- DATA FOR THIS EXERCISE:
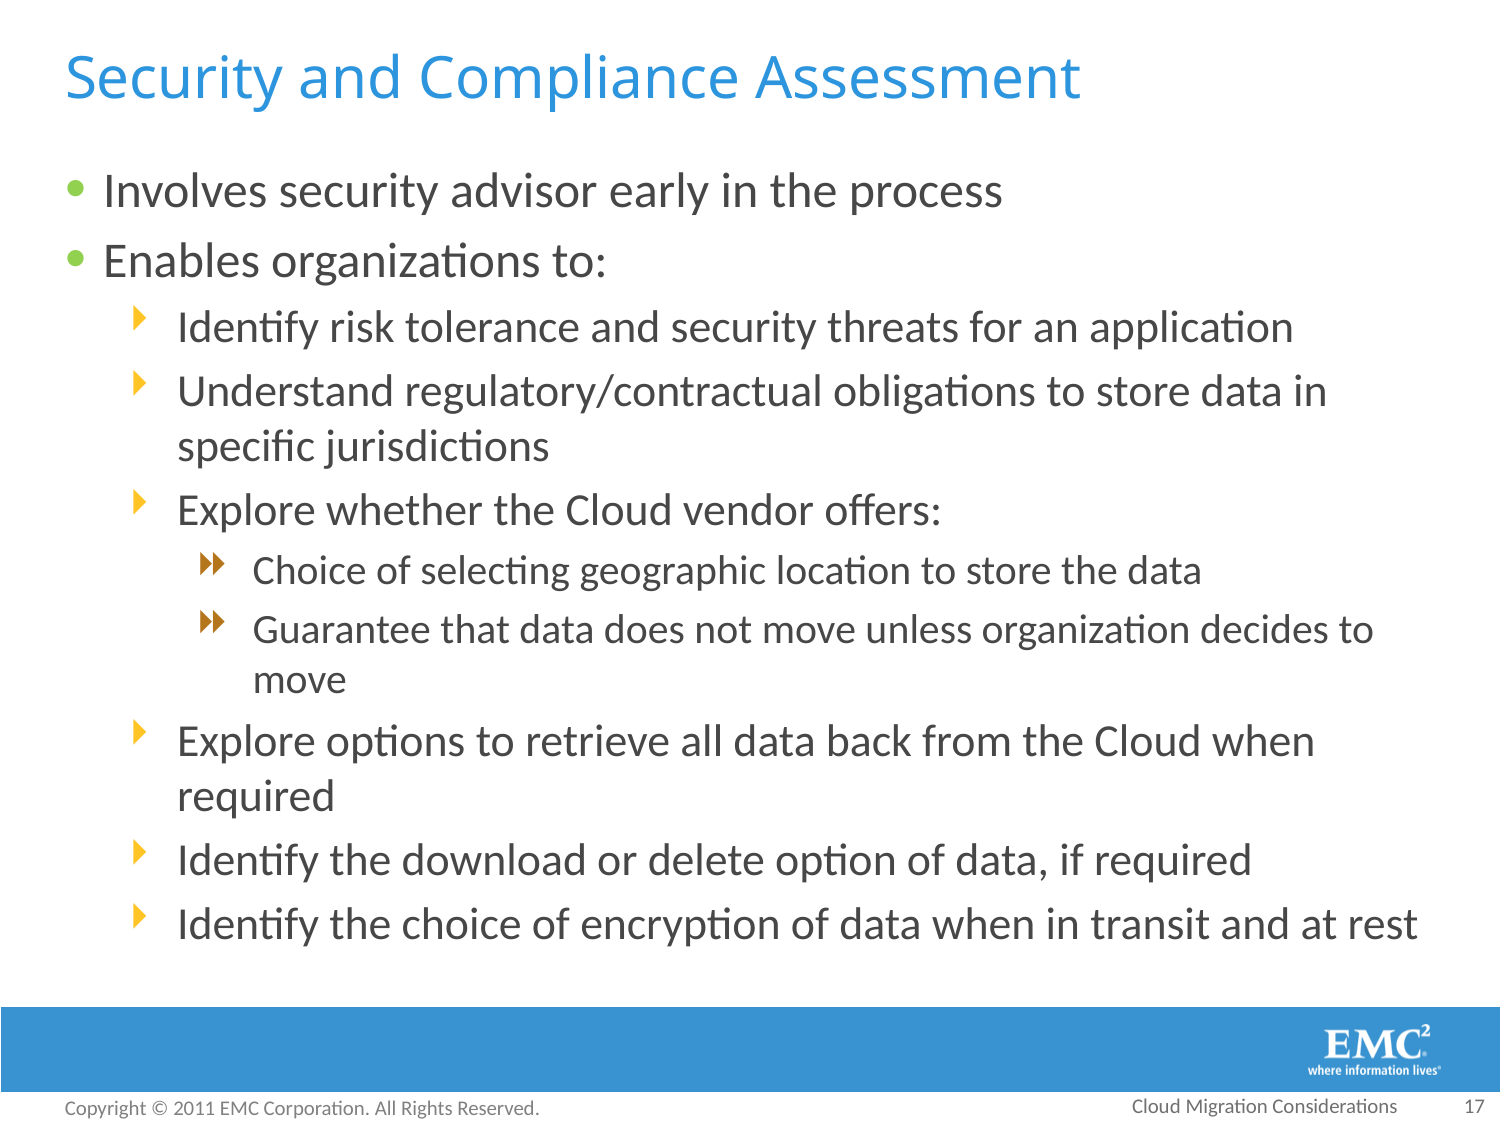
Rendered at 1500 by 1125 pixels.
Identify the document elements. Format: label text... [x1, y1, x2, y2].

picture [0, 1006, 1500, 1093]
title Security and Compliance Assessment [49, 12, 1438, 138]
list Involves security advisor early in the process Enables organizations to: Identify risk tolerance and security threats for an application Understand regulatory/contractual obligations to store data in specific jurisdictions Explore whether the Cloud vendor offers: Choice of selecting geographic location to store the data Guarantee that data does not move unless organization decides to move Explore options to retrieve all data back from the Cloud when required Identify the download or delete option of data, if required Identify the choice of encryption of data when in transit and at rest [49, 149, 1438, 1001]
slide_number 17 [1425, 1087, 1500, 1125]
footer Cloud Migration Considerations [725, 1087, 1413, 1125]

* * *

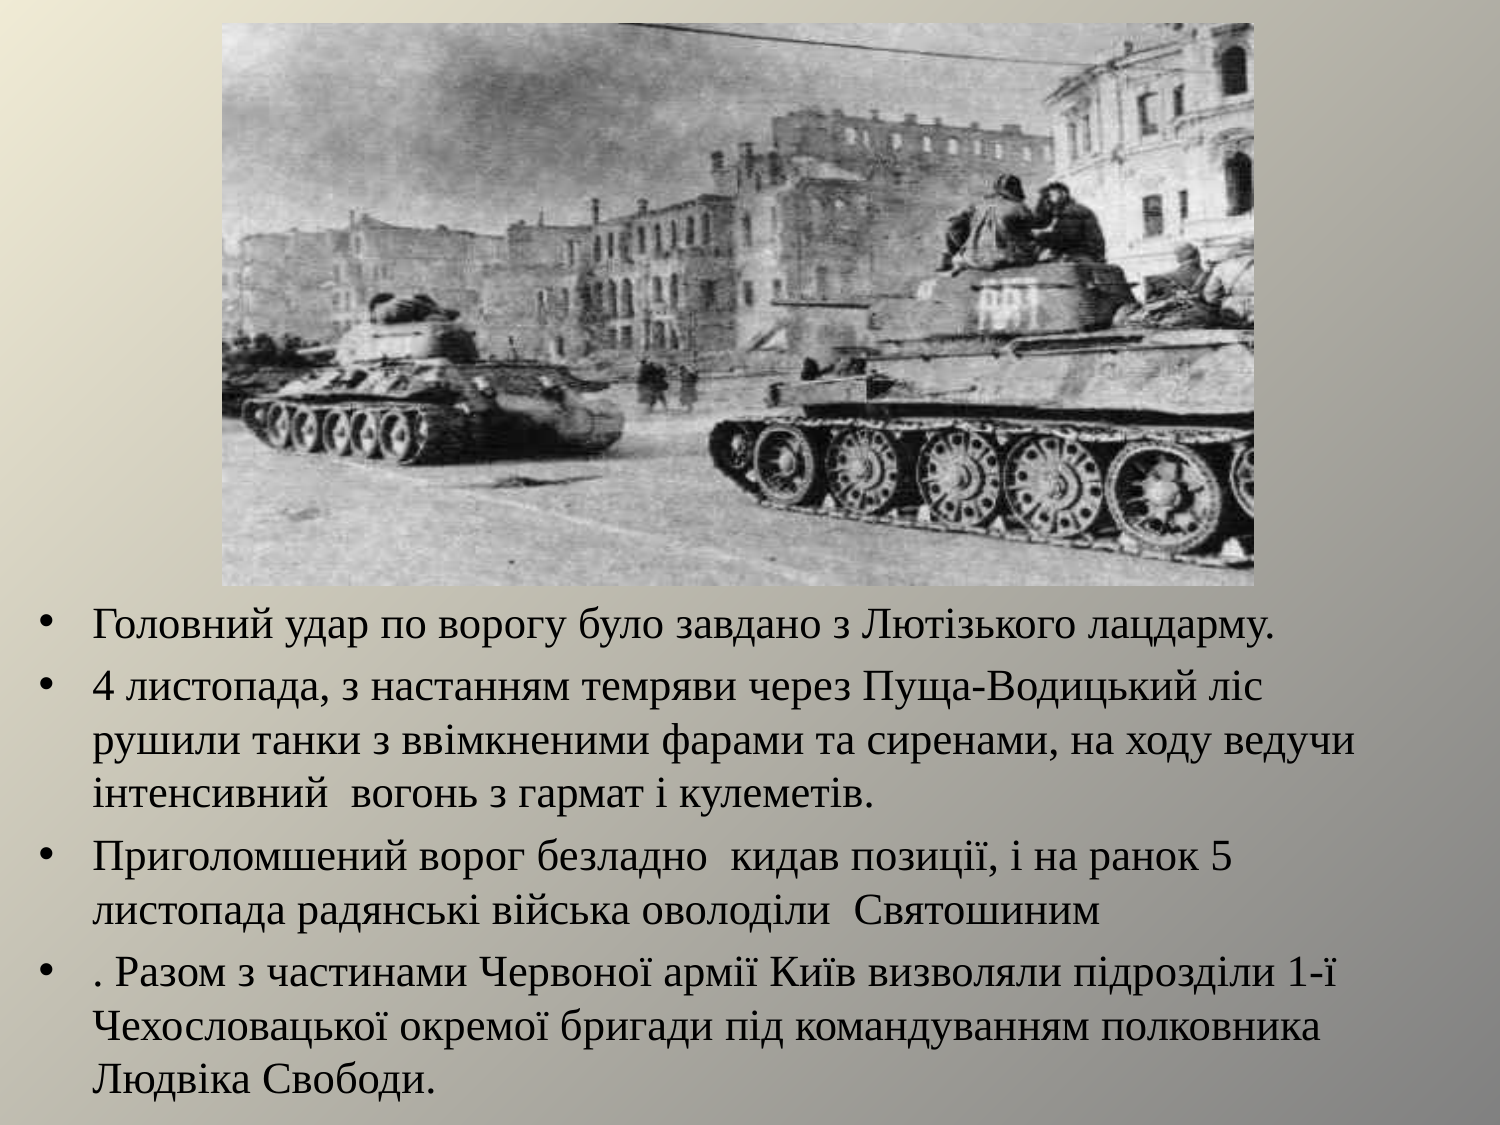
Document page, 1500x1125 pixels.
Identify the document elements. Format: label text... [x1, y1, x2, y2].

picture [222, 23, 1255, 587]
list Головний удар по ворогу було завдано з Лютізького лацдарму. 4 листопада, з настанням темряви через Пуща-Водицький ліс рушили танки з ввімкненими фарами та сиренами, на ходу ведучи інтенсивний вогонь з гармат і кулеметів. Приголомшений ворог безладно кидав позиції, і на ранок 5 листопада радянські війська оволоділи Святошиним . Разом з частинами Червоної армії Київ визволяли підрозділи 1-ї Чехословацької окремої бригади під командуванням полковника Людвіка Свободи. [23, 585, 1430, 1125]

- WHAT YOU ARE ASKED TO DO:
Within the listing above, copy each line that has the string "pixels".

- WRITTEN ANSWER:
Rendered at 1500 by 1125 pixels.
Document page, 1500x1125 pixels.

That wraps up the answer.